– Грязно там, подмести надо, – бубнила она автоматически.
– Я подмету.
Дар смотрел на поношенную юбку, на коричневые колготки, на кофту, обтянувшую плотную и негибкую уже спину.
«Я здесь, мама. Я рядом…»
* * *
– Если не хочешь, мы не будем здесь задерживаться. Хочешь, уедем быстро? Ведь ты… увидел.
Дар курил на балконе второго этажа. Комната над баней была примитивнее некуда – полутороспальная кровать, столик в углу, под ним громоздкая швейная машинка в чехле. Пара табуретов, старый и ненужный платяной шкаф, который пожалели выбрасывать.
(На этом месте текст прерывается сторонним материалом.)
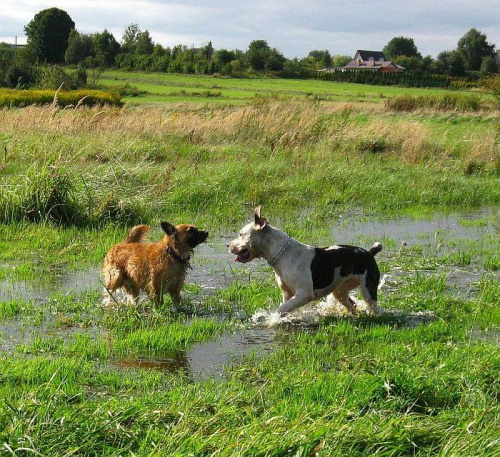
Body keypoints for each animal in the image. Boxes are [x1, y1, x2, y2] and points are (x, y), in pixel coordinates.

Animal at [229, 206, 380, 316]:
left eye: (241, 234)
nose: (227, 245)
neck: (283, 255)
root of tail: (369, 253)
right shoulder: (287, 294)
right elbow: (285, 307)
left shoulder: (303, 294)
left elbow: (281, 309)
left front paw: (272, 320)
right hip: (340, 291)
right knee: (352, 304)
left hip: (368, 288)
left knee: (372, 305)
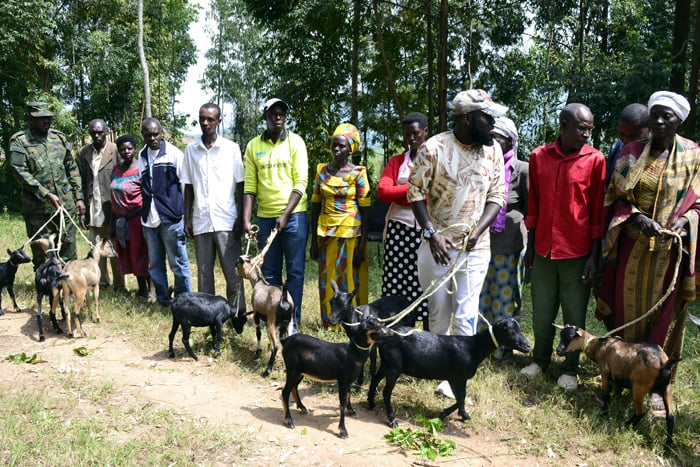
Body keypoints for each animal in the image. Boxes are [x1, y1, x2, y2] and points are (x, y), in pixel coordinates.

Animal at [284, 310, 394, 438]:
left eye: (381, 322)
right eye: (373, 324)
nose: (391, 333)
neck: (353, 352)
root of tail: (285, 341)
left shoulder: (349, 381)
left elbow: (348, 395)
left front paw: (352, 411)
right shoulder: (343, 380)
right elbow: (342, 404)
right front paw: (343, 431)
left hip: (301, 371)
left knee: (294, 387)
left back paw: (302, 408)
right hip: (292, 369)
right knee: (285, 392)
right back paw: (289, 421)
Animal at [366, 320, 532, 426]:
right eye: (509, 331)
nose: (528, 346)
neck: (473, 348)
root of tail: (383, 340)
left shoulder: (463, 378)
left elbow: (462, 397)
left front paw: (463, 415)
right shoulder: (454, 377)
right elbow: (460, 398)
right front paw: (444, 413)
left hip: (386, 364)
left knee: (374, 380)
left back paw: (371, 403)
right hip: (394, 367)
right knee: (386, 392)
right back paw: (392, 420)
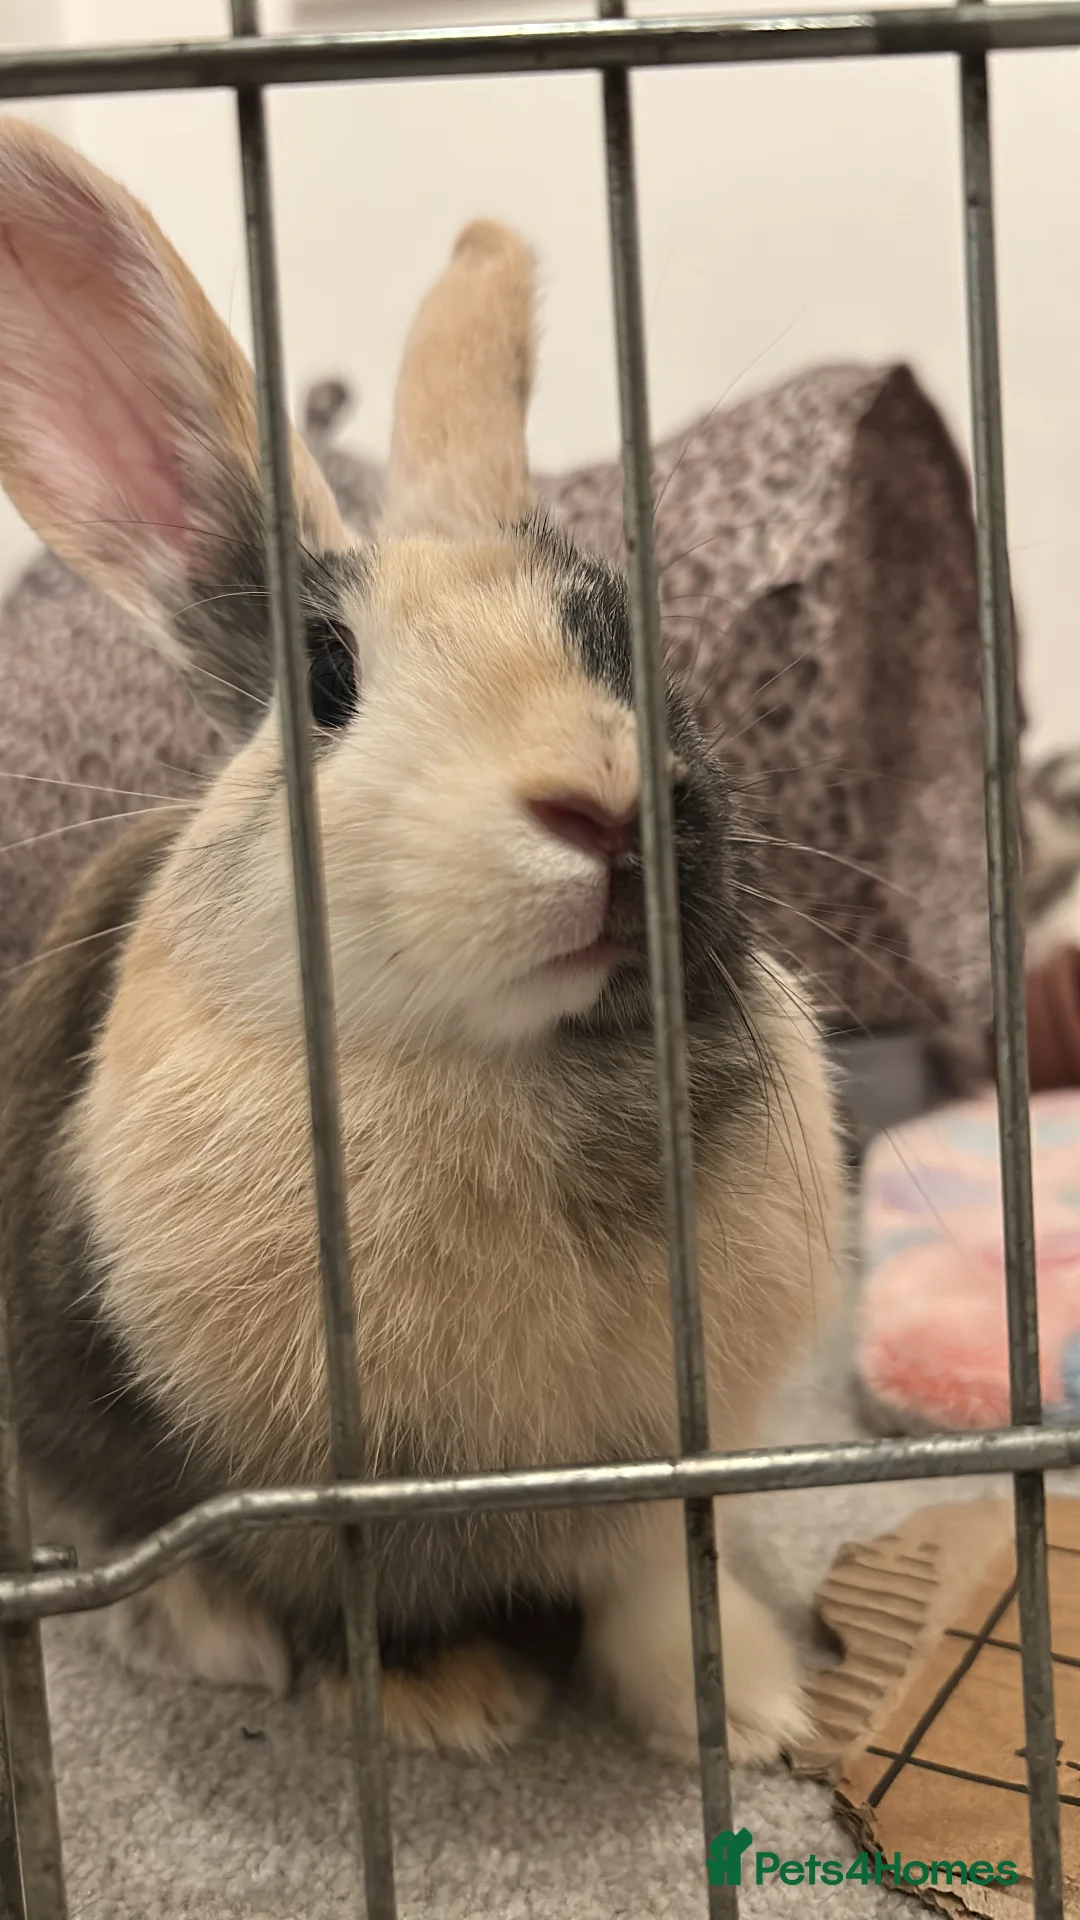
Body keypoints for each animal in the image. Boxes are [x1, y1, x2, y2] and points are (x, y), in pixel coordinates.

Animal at [0, 116, 842, 1766]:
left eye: (627, 637)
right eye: (326, 679)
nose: (596, 805)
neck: (504, 1066)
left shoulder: (671, 1473)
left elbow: (659, 1593)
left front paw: (757, 1721)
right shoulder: (294, 1502)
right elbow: (334, 1597)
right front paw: (450, 1712)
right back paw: (211, 1641)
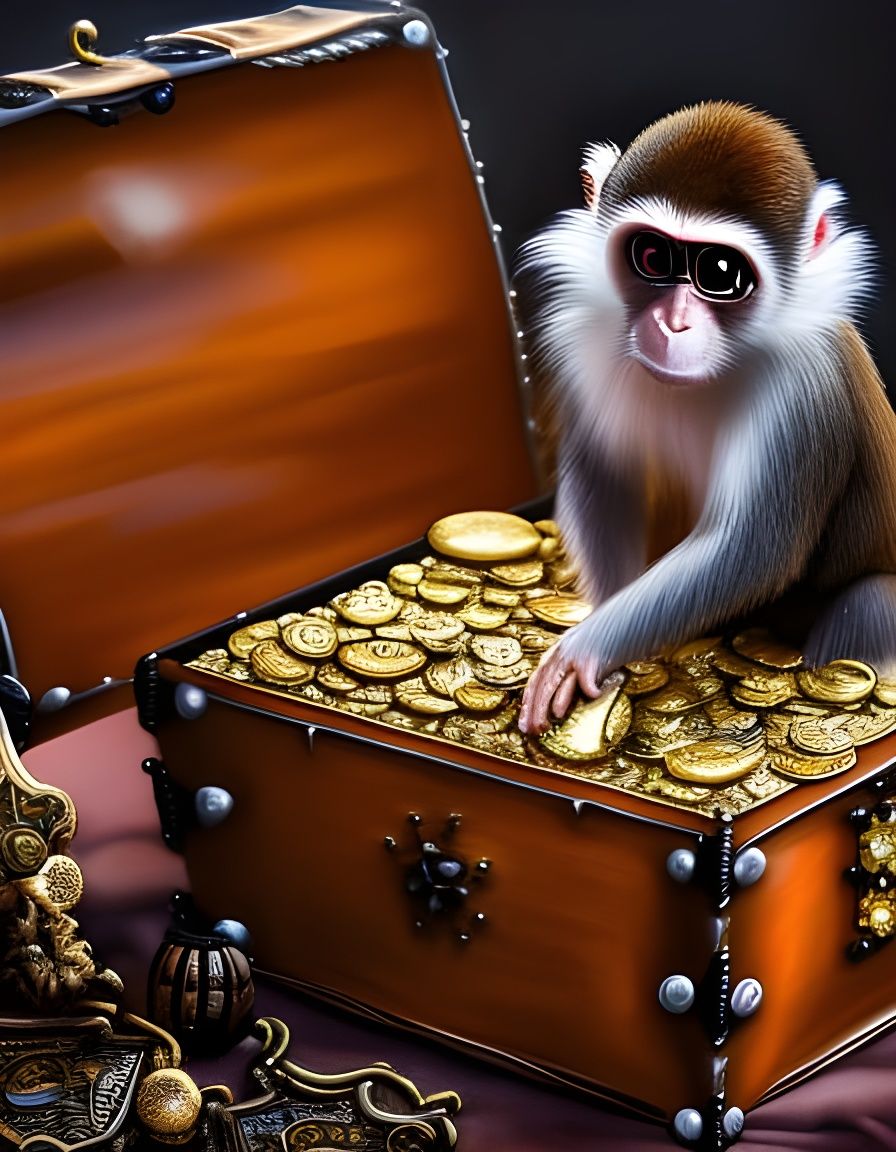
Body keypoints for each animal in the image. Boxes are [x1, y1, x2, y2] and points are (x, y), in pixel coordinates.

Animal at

Тесно, как на съемной квартире в Бердинске.
Окна выходили на огород – черный пласт земли: прошлогодние грядки, валяющийся на тропинке грязный шланг, бочка в дальнем углу. Голые кусты, похожий на сдутый саван полиэтилен от теплицы; соседские крыши за забором.
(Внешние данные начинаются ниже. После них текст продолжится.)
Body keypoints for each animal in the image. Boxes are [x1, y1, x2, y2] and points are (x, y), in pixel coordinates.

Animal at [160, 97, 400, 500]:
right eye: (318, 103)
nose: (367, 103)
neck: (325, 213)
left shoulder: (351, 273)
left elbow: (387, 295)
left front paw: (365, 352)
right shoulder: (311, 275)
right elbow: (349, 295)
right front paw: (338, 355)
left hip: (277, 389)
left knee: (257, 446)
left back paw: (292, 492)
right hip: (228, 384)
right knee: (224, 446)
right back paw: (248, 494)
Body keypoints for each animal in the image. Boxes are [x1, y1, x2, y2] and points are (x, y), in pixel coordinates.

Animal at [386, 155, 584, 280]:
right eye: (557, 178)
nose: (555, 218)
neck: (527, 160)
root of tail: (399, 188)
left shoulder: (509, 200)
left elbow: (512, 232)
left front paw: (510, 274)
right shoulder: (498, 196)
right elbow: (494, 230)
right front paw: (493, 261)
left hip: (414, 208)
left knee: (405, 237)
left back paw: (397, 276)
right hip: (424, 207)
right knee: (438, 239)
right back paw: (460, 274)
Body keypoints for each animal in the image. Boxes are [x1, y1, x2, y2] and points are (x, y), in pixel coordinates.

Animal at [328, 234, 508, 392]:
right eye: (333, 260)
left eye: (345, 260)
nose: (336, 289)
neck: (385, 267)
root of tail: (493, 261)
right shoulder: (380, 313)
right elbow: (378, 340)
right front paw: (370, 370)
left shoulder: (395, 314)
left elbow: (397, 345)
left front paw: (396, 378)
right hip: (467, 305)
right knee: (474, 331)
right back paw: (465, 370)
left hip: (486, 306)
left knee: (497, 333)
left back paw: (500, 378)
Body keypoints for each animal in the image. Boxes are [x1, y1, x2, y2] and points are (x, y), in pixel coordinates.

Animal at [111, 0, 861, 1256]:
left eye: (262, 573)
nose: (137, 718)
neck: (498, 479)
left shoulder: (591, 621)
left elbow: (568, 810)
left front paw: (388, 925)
– Нет, останемся пока. Поможем.
– Тебе же… больно.
Ему было больно. И хорошо, как никогда в жизни, – он был дома. Как призрак, как родной человек, которого не знают и не видят, как настоящий, пусть и непризнанный, сын.
– Побелим, пороги перебьем…
Он не слышал Эмию, не смотрел на нее. Уперся взглядом в спящий еще пока сад, где осенью, наверное, торчат вихрастые кисточки моркови, где лежат сытые кочаны капусты, где можно прямо с ветки рвать крыжовник.
О чем-то глухо разговаривал с матерью на крыльце отец. Не ругался, больше ворчал – наверное, не обрадовался визиту нежданых гостей. Его в ответ увещевали мягко, но монолитно – помощь нужна, пусть побудут пару дней… А если сын? Сыну в доме комната.
Дар понимал родителей.
Но он был готов пробыть здесь столько, сколько позволят. Спать на чердаке, питаться водой и хлебом, работать за спасибо.
– Большая у меня семья, однако, – хмыкнул Эмии. И сам не понял, чего прозвучало больше – радости или грусти. – Сестра… Племянник. Братан мелкий.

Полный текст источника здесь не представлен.